La alerta está en un amplio estudio publicado en la última edición del New England Journal of Medicine .
Investigadores de la Clínica Mayo (en Estados Unidos) siguieron durante 15 años a 9.087 mujeres, entre los 18 y los 85 años. A todas se les había extirpado una lesión benigna de sus mamas.
De ese grupo, 707 aparecieron con un cáncer de seno.
Esos datos quieren decir que el 6% de las pacientes con un tumor benigno desarrollará un cáncer de mama en un plazo de 15 años.
En mujeres sin tumores de ese tipo, pacientes sanas, solamente el 5% aparecerá con un cáncer.
Las mujeres del estudio presentaron quistes mamarios.
Se trata de bolsitas llenas de líquido que se desarrollan en los conductos que entrecruzan el tejido de la mama, muchas de las cuales pueden palparse fácilmente.
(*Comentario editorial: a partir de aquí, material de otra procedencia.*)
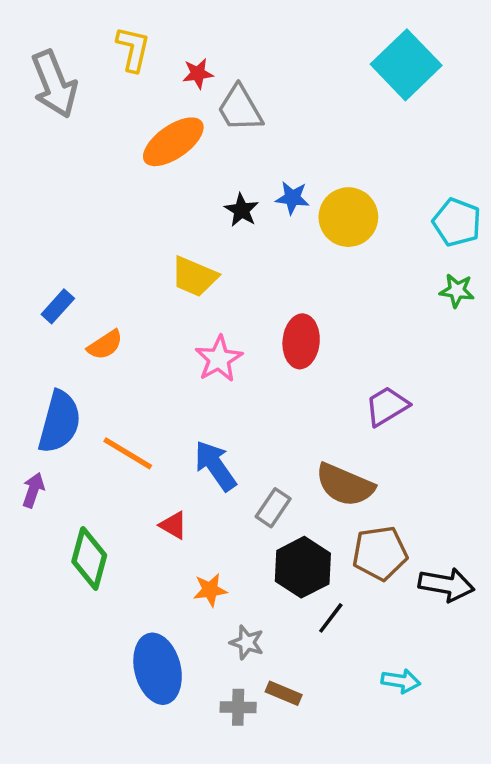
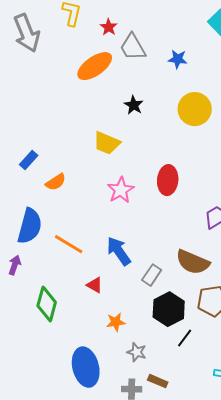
red star: (198, 74) -> (109, 27), turned -30
blue star: (292, 198) -> (178, 59), moved

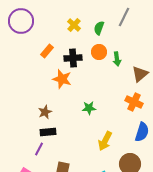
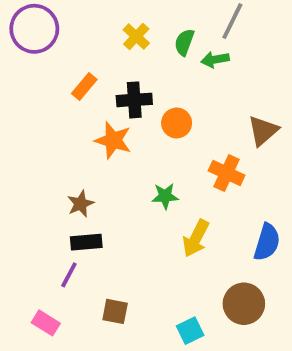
orange circle: (99, 52) -> (177, 123), moved
green arrow: (117, 59) -> (215, 60), moved, turned 88
orange cross: (134, 102) -> (227, 173), moved
yellow arrow: (105, 141) -> (196, 238), moved

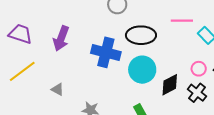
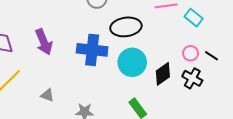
purple arrow: (61, 38) -> (44, 42), turned -35

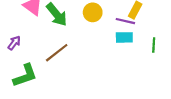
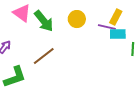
cyan rectangle: (124, 37) -> (118, 34), moved

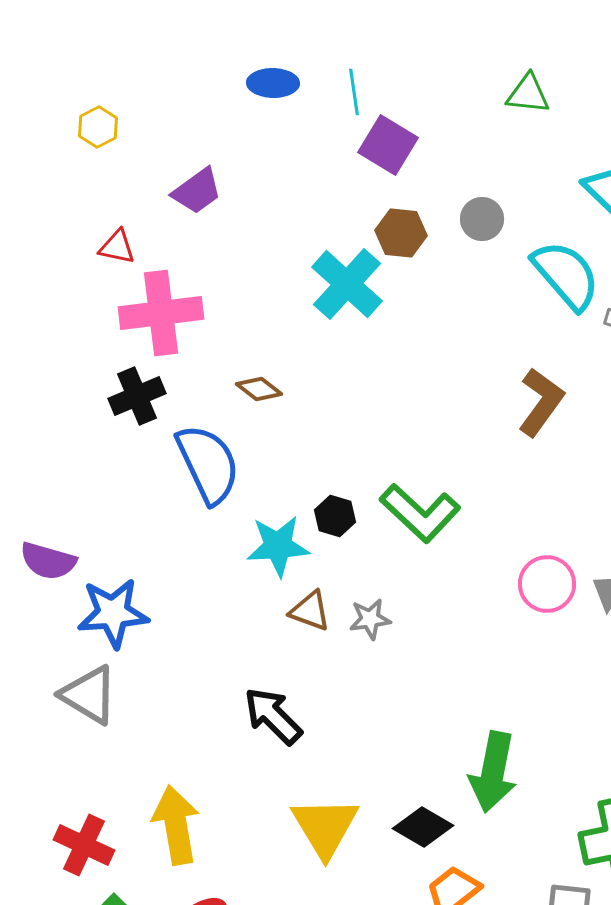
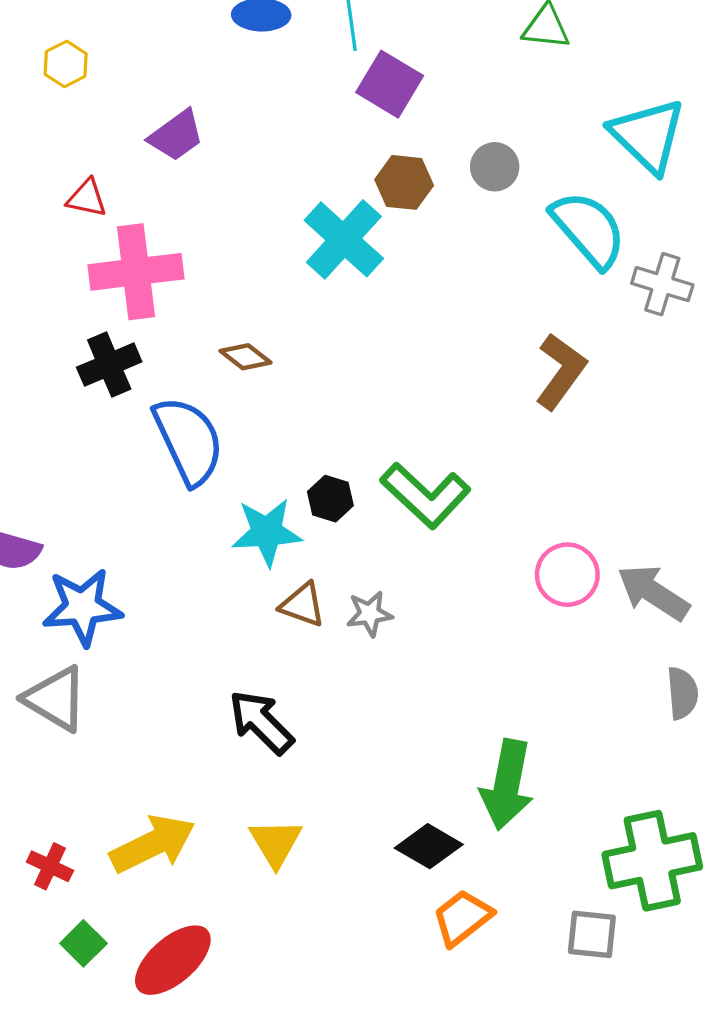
yellow arrow: (176, 825) -> (153, 844), turned 74
yellow triangle: (325, 827) -> (276, 843), moved, size x0.7
red cross: (84, 845) -> (50, 866), size x0.7

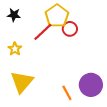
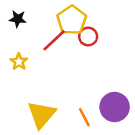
yellow triangle: (22, 82) -> (42, 115), moved

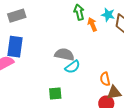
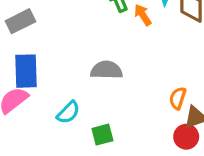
cyan semicircle: (73, 67) -> (68, 112), moved
orange semicircle: (105, 79) -> (178, 98), turned 40

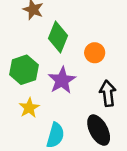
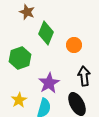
purple star: (62, 80) -> (49, 83), moved
yellow star: (29, 108) -> (19, 100), moved

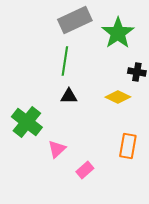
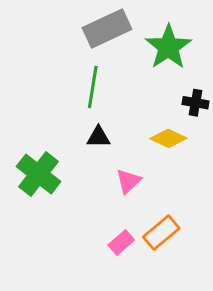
orange rectangle: (128, 146) -> (161, 233), moved, turned 40
pink triangle: (57, 149) -> (128, 181), moved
La probabilidad de que las mujeres sufrieran de un cáncer tenía que ver con su edad, tipo de quiste o nódulo y antecedentes de cáncer de mama en su familia.
Más investigación. El artículo aclara que los datos son una campanada de alerta, pero que faltan más estudios para cuantificar el riesgo de esa población por encima del promedio -mujeres sin quistes-.
También resta afinar los criterios para identificar a las mujeres que, tras presentar un quiste, ocupan de un seguimiento estricto.
El consejo de los médicos es cumplir con los exámenes de detección, como la mamografía.
Todas las mujeres mayores de 35 años deben realizarse esa prueba en forma anual.
En Costa Rica, el cáncer de mama es la primera causa de decesos por cáncer entre las mujeres. Cada año acaba con la vida de unas 200 pacientes.
Un adecuado estilo de vida baja el riesgo de cáncer. Eso significa una alimentación equilibrada, ejercicio diario y poco consumo de alcohol y cigarrillos.